Filter the listing below for "puntos" and report every line that has it.
===== Data provided
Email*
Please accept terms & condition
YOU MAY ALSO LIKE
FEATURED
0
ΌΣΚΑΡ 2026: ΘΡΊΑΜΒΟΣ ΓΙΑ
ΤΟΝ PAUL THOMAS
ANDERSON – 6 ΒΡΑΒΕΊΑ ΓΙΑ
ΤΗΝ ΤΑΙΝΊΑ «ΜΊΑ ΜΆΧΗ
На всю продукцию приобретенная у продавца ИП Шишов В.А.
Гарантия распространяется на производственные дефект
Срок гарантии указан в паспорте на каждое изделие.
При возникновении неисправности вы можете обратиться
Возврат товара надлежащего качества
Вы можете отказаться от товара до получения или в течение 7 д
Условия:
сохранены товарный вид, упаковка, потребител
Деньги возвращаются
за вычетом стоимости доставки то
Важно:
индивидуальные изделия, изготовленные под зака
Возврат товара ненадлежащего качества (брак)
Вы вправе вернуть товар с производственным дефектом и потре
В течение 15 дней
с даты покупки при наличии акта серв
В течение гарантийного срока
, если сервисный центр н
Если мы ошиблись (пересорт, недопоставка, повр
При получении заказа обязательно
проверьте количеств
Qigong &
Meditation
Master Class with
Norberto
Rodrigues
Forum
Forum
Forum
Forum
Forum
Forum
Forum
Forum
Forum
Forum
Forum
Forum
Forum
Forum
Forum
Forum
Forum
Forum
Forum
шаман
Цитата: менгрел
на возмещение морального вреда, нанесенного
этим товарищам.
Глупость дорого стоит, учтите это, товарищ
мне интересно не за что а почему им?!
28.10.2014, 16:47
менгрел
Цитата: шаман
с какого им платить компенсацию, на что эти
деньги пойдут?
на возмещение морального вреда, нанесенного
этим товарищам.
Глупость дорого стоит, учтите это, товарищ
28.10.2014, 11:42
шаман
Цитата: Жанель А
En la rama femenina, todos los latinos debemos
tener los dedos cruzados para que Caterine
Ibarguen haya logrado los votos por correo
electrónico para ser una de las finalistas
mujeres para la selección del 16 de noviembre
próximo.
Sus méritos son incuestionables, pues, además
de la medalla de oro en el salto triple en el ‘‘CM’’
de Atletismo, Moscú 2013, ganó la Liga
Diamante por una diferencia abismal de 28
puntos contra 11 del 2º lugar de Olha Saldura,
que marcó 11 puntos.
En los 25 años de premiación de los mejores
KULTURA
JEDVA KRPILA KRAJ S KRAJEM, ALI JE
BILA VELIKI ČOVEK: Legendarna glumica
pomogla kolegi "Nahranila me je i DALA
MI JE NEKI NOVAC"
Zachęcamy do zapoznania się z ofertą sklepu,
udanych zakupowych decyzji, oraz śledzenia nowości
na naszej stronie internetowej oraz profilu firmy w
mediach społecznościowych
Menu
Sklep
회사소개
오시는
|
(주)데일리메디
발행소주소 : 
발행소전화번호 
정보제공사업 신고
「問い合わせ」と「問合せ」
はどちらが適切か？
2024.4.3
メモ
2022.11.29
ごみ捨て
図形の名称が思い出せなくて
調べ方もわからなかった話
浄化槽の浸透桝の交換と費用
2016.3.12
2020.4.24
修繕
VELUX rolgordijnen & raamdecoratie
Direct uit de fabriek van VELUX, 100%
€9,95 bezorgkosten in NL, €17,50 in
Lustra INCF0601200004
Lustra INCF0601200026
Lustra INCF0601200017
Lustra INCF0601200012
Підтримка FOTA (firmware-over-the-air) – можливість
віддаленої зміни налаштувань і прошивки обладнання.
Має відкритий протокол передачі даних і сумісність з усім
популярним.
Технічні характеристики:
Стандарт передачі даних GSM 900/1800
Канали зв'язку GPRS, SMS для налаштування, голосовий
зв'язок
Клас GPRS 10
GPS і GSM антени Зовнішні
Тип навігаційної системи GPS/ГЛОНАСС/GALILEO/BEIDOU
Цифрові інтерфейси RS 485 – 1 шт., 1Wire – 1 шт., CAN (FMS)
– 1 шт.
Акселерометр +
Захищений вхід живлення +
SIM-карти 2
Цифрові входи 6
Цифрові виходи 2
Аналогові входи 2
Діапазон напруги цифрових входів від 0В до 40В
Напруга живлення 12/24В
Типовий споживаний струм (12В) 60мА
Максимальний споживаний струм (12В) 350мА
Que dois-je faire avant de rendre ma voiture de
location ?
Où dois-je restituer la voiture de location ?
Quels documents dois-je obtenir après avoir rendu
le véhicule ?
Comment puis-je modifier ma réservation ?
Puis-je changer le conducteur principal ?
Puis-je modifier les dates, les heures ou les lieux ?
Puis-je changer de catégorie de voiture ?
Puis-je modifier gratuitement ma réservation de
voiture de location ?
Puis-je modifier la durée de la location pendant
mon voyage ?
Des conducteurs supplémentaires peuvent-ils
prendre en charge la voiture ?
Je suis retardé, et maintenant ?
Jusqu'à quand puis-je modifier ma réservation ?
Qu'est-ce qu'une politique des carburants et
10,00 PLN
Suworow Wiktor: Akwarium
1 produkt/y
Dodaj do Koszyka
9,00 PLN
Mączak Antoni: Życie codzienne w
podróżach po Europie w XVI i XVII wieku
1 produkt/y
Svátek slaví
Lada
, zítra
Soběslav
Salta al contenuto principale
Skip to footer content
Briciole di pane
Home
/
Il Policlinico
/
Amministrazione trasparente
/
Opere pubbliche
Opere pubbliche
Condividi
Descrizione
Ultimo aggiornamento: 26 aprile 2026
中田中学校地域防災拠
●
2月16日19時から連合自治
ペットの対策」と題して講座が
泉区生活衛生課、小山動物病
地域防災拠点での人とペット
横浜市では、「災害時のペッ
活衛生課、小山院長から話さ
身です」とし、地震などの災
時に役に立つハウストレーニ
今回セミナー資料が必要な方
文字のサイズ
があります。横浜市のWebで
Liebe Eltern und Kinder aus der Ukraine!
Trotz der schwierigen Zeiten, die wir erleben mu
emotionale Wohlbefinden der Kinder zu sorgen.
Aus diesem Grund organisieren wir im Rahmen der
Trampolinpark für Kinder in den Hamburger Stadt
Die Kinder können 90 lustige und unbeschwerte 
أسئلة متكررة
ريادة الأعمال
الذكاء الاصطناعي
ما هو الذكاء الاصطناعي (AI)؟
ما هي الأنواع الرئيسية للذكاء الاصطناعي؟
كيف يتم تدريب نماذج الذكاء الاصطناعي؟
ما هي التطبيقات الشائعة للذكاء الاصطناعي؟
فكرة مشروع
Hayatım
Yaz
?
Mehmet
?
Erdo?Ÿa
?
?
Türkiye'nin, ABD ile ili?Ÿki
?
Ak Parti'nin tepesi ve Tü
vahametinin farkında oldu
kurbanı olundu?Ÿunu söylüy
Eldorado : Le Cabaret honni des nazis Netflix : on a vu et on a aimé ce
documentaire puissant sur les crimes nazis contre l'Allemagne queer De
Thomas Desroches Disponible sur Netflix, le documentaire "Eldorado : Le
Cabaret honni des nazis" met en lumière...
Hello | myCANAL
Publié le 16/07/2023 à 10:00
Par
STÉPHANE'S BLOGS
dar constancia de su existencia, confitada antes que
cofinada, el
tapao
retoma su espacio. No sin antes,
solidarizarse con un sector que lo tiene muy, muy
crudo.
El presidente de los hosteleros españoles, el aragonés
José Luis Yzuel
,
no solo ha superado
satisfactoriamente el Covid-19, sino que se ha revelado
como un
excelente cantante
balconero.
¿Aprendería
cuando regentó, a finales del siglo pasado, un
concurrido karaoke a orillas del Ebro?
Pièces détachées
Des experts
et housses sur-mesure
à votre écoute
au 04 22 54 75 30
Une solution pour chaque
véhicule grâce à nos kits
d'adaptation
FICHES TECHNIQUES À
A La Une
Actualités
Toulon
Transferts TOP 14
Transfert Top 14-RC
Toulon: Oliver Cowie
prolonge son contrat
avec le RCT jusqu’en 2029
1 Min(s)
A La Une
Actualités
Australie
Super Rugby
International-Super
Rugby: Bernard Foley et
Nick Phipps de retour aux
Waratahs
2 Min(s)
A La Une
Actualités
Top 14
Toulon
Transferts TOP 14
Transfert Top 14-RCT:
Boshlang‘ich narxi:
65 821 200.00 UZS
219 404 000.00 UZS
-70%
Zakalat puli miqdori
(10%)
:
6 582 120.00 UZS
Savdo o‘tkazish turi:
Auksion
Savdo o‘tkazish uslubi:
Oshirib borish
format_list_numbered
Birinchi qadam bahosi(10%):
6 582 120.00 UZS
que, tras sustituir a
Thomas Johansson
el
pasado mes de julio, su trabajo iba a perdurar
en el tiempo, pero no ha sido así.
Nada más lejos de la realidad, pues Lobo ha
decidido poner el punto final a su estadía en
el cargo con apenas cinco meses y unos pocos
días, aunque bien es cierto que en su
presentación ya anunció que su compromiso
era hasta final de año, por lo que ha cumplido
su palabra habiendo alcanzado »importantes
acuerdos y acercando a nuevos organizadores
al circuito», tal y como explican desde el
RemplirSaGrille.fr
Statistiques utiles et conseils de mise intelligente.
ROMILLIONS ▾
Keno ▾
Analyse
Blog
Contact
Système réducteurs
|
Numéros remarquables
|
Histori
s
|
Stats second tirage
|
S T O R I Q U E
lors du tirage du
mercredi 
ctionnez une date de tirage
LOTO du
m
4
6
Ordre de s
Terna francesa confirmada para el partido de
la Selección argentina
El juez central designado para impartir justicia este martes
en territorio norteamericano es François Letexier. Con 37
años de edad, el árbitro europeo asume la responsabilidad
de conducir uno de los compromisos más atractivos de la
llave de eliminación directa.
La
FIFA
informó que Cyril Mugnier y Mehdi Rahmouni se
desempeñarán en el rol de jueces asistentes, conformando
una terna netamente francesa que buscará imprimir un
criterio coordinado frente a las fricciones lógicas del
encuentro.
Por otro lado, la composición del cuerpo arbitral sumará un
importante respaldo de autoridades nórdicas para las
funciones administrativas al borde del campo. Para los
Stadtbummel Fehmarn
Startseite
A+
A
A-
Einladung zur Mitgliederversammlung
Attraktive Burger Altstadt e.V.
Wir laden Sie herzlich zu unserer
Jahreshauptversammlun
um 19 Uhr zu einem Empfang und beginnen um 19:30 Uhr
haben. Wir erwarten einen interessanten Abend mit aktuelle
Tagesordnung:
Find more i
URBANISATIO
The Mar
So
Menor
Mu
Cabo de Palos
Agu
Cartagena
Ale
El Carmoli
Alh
==========
■ **Exercise response**:
puntos contra 11 del 2º lugar de Olha Saldura,
que marcó 11 puntos.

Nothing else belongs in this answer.